TASK SET =
1. Translate this sentence from the Big Chief Restaurant text into Spanish: "One key to the success of the Big Chief was pavement."
2. In one to three sentences, explain why, according to the Big Chief Restaurant text, pavement was a key to the Big Chief's success.
3. In the Big Chief Restaurant text, rename "Route 66" as "U.S. Highway 66", then write out everything from "One key to the" down to "Louis by 1924." with that change made.

Last updated: June 6, 2022
Place
Missouri: Big Chief Restaurant
Originally called the Big Chief Hotel, the Big Chief Dakota Grill is distinctive for its Spanish Mission Revival styling. Two stories tall, its white stucco walls, terra-cotta tile roofing, exposed rafter ends, and arcaded front porte cochere are unusual in Wildwood, Missouri. The only original feature missing is a prominent false bell tower that rose from one corner, which was removed during the 1950s. Otherwise, the Big Chief looks and operates much as it did when Route 66 passed by the front door.
One key to the success of the Big Chief was pavement. The section of Route 66 through Pond, once the name of this section of Wildwood, was one of the earlier parts of the Federal highway to be paved. After its commissioning in 1926, Route 66 had sections that remained dirt for years. It was upwards of ten years before travelers could drive from Chicago to Los Angeles on pavement. The road through Pond, by contrast, was paved all the way to St. Louis by 1924.

SUPPLIED INFORMATION =
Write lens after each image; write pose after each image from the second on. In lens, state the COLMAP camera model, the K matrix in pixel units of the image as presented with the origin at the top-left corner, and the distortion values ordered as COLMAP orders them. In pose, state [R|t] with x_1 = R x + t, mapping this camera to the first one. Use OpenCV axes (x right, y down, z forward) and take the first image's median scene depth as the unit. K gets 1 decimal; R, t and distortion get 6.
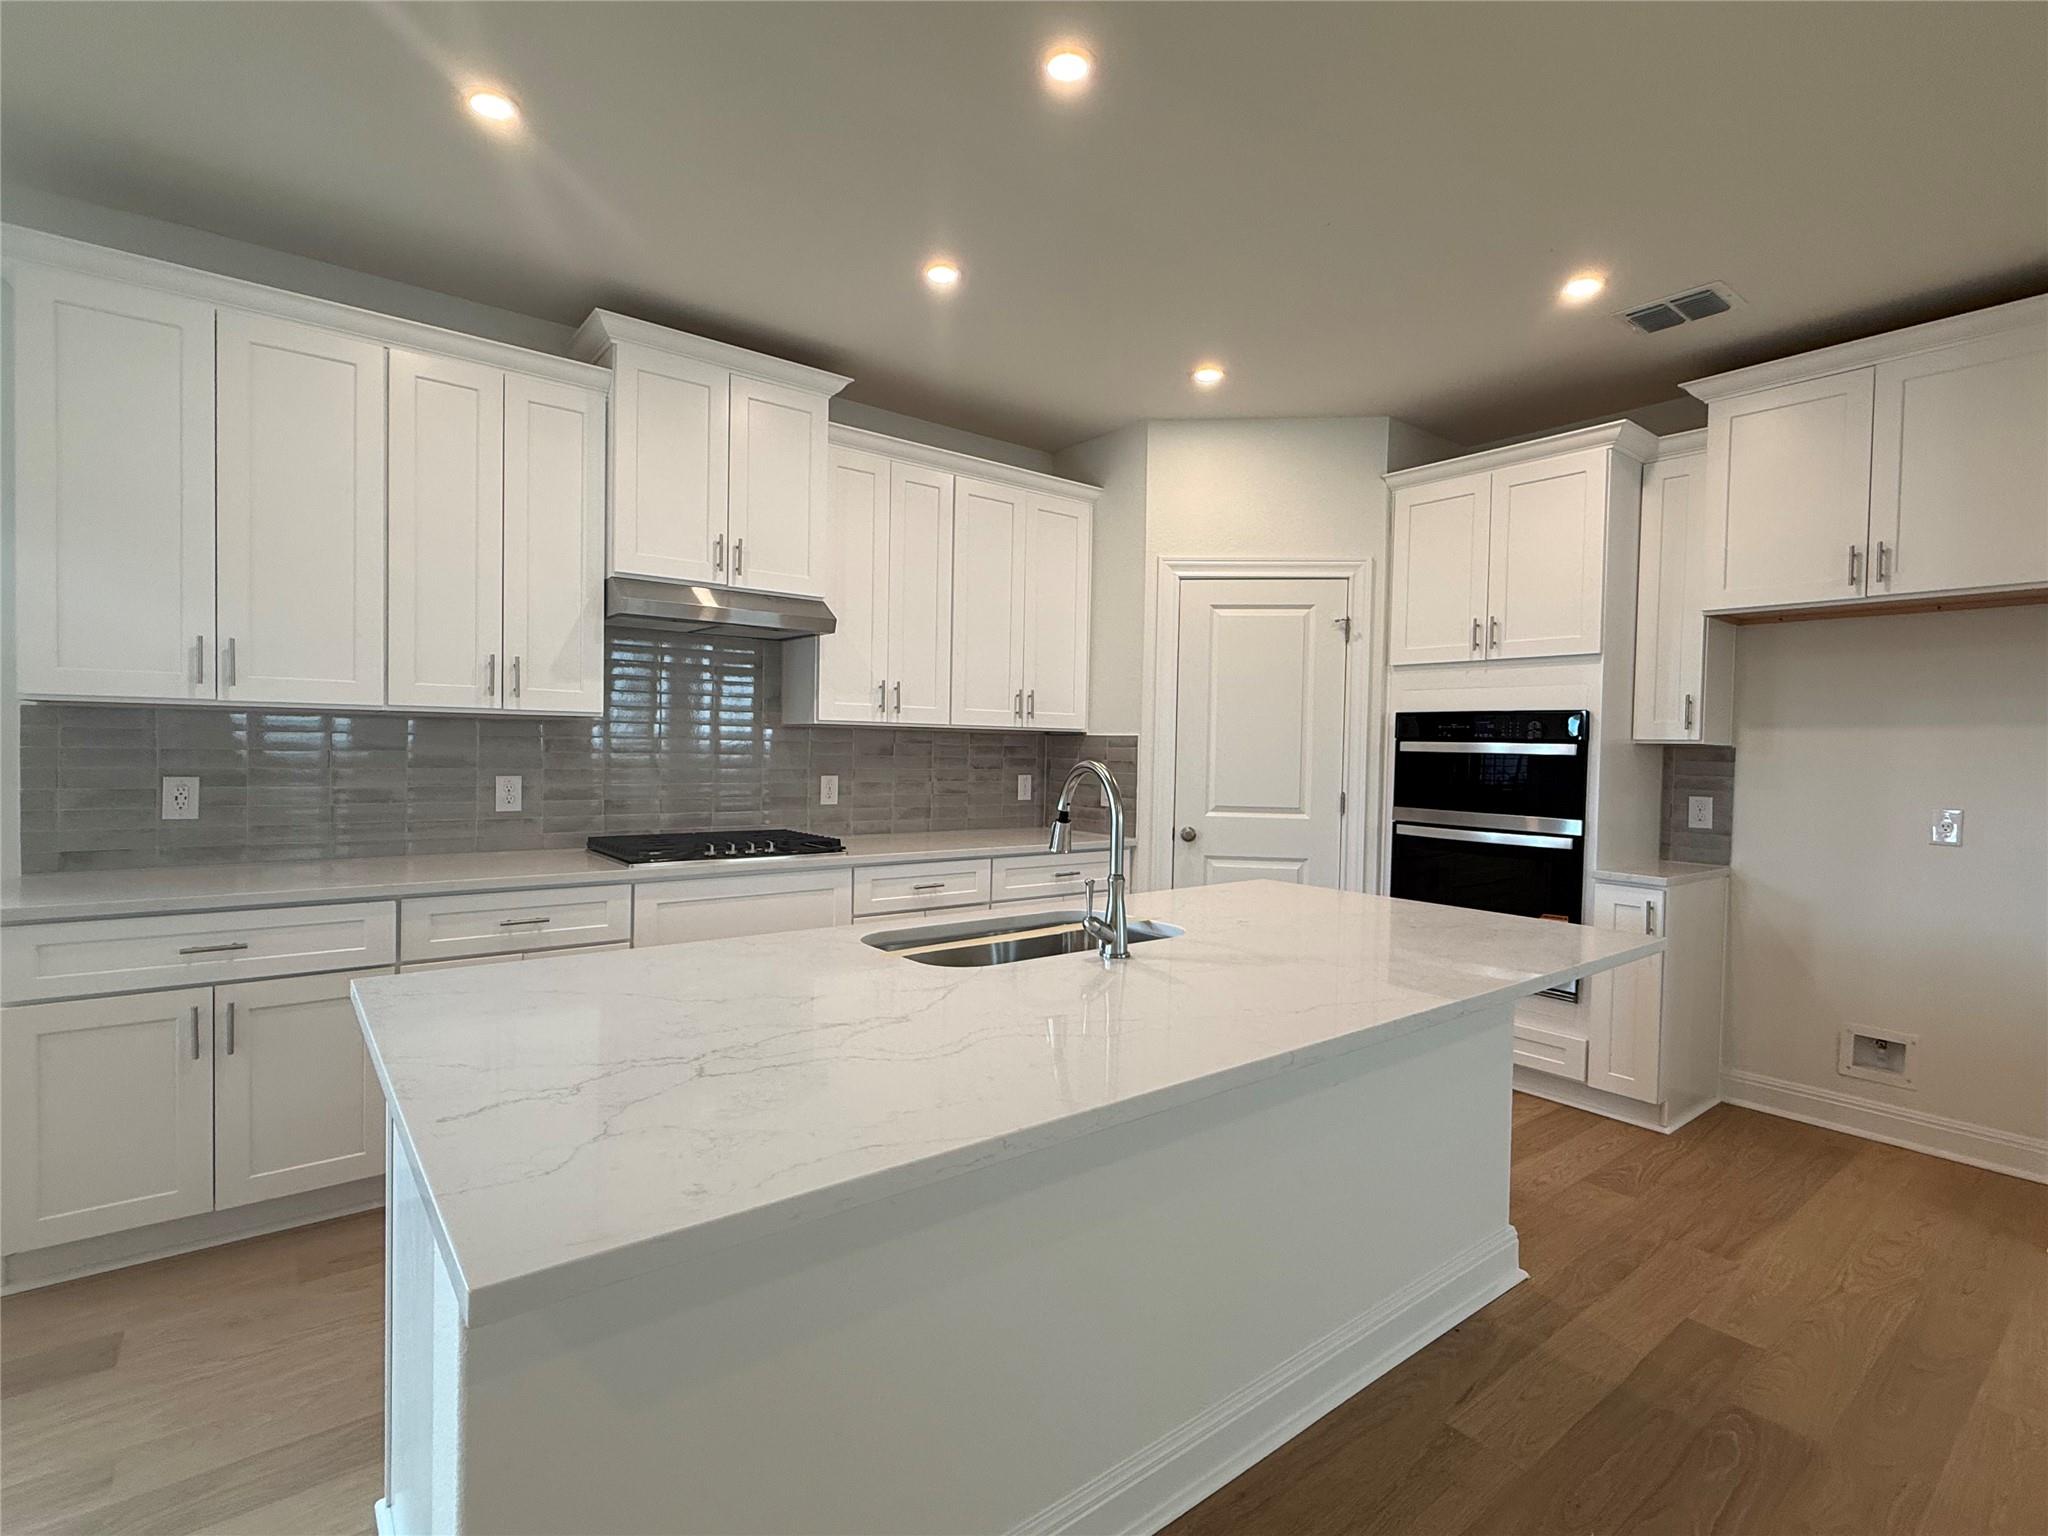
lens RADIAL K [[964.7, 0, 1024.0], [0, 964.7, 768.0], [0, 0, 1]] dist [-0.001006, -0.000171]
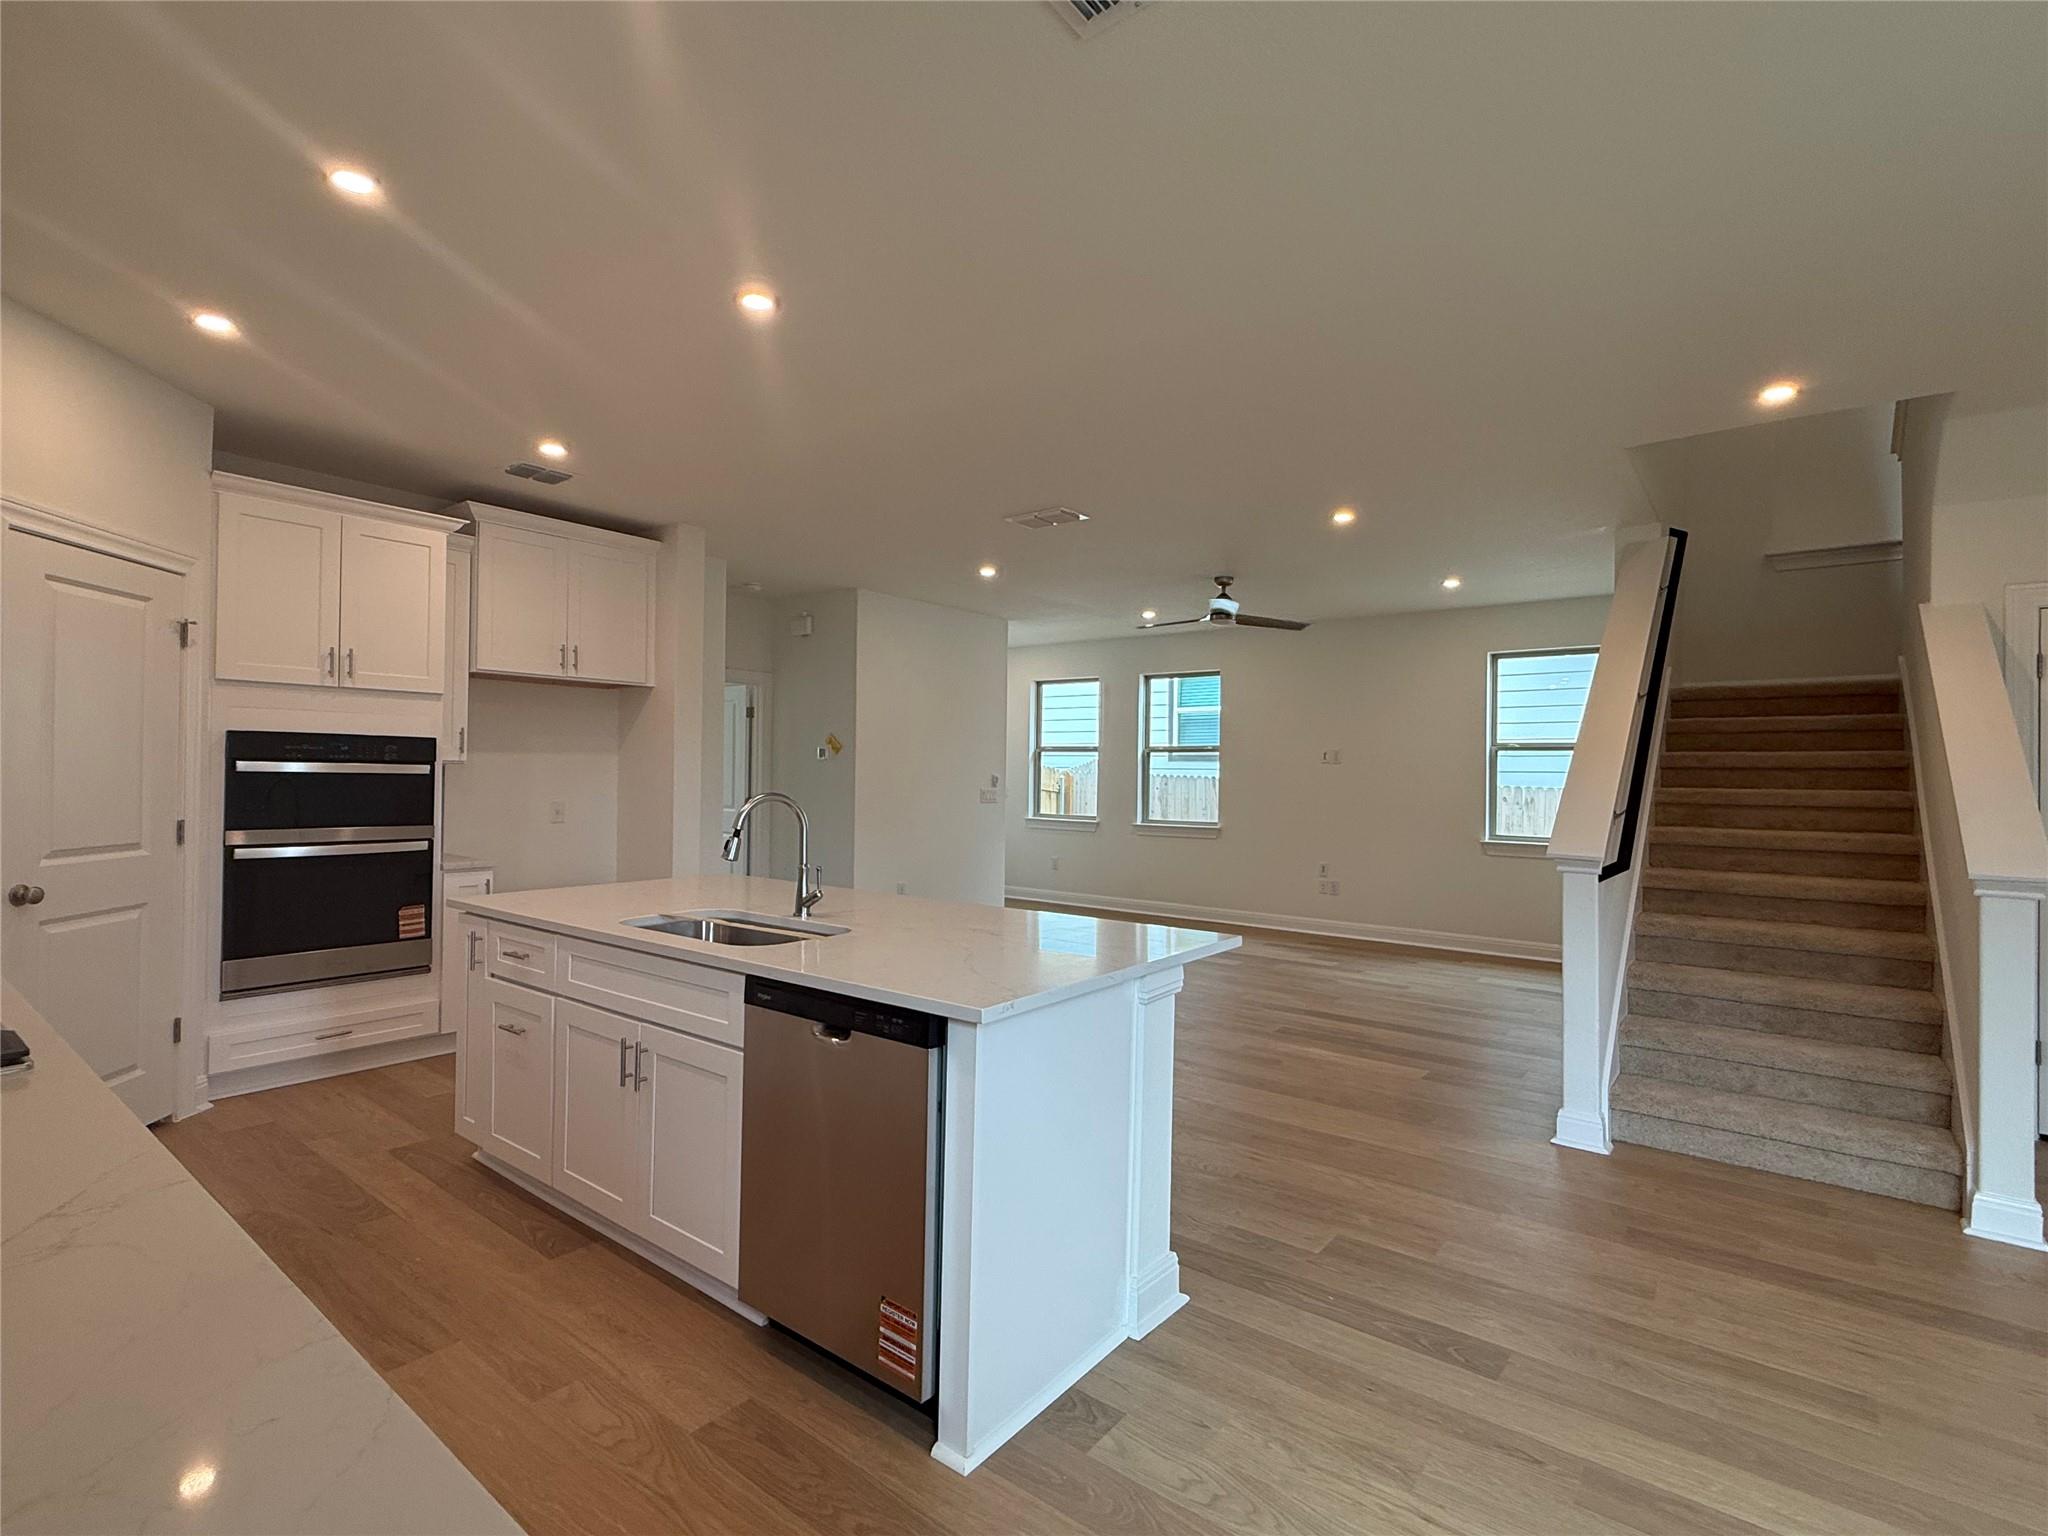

PER-TASK ANSWERS =
1. Una de las claves del éxito del Big Chief fue el pavimento.

2. The stretch of Route 66 through Pond was one of the earlier parts of the highway to be paved, reaching all the way to St. Louis by 1924. By contrast, other sections of Route 66 stayed dirt for years after 1926, and a paved drive from Chicago to Los Angeles took upwards of ten years.

3.
One key to the success of the Big Chief was pavement. The section of U.S. Highway 66 through Pond, once the name of this section of Wildwood, was one of the earlier parts of the Federal highway to be paved. After its commissioning in 1926, U.S. Highway 66 had sections that remained dirt for years. It was upwards of ten years before travelers could drive from Chicago to Los Angeles on pavement. The road through Pond, by contrast, was paved all the way to St. Louis by 1924.